Sheep, cattle and suckler farmers could see higher margins from selling three well-yielding cuts of red clover silage to anaerobic digestion (AD) than they would from keeping the same land under their existing enterprise, according to figures from the rural economy wing in Teagasc.

Research officer Dr Ciara Beausang stated that the same would not necessarily be true in the case of the average tillage or dairy farm.

Beausang gave an overview of the authority’s number crunching on grass-clover silage as an AD feedstock at an Irish Bioenergy Association farm biogas conference on Thursday.

Teagasc's study assumed that three cuts could be taken each year to give an overall yield of 14t DM/ha, with no costs associated with land or capital expenditure, such as silage pits, included in the calculations.

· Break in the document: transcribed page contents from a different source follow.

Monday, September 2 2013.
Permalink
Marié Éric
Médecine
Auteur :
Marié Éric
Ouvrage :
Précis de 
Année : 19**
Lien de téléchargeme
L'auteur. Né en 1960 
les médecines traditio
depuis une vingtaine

It was also assumed that some of the digestate would be recycled back to farm, but that nutrient levels would need to be topped up with chemical phosphorus and potassium.

Economics

“What they wanted to do was look at if a farmer decided to grow grass silage, what impact would it have on the economics of their farm compared to the existing farm enterprise,” the conference heard from the research officer.

“They modelled the price of the silage [at] three different price points - €30/t, €40/t and €50t.

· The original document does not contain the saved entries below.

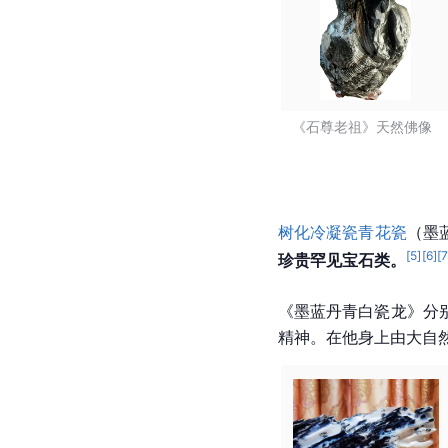
《石尊老祖》天然佛像  
树化冷凝瓷青花瓷
（墨
[
5
]
[
6
]
[
珍贵罕见宝石类。
《墨蓝丹青白瓷龙》分
精神。在他身上由大自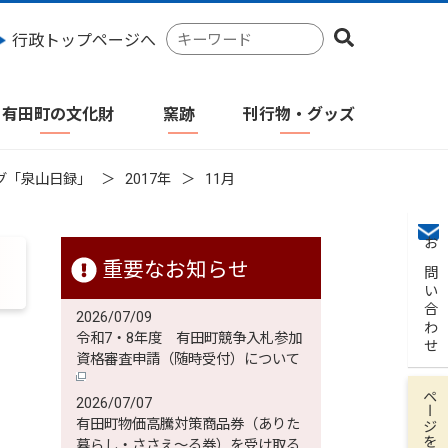
検
行政トップページへ
索
キ
ー
有田町の文化財
窯跡
刊行物・グッズ
ワ
ー
ド
グ「泉山日録」
2017年
11月
お問い合わせ
重要なお知らせ
2026/07/09
令和7・8年度 有田町競争入札参加
資格審査申請（随時受付）について
ページを保存
2026/07/07
有田町物価高騰対策商品券（ありた
暮らし・ささえ～る券）を受け取る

“Firstly, you can see that if you are in a dairy enterprise, it is not profitable for you to grow grass silage as an AD feedstock compared to your current farming system.

“Similarly for tillage, it depends on the price you get for silage. Potentially at a higher price for silage, it may be more profitable and indeed growing grass silage in a tillage system may be more profitable than the least profitable crop in the tillage rotation.

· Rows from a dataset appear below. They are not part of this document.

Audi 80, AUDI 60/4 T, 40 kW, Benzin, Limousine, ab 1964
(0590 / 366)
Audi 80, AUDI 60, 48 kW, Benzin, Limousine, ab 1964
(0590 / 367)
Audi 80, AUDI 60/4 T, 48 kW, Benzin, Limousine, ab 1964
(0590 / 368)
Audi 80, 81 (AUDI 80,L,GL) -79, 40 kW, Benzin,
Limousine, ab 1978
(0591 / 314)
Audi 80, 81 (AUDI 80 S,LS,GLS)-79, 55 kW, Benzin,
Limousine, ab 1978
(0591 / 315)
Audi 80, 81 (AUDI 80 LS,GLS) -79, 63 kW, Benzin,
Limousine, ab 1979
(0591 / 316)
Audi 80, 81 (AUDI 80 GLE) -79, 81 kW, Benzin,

“If you look at the other systems - cattle and sheep farms - potentially growing grass silage may be more profitable on a per-hectare basis than the existing farm systems.”

Figures presented by Beausang showed that the modelling of red clover silage left dairy the more profitable option by around €500/ha at a silage price of €40/t, while feedstock silage replacing tillage would leave a slightly higher margin at €35/t, rising to a €200/ha gain at €40/t.

A €35/t red clover silage feedstock was estimated to add approximately €200/ha on top of what cattle, sheep and suckler farms were expected to return from their regular enterprise, jumping to about €500/ha if a price of €40/t was received.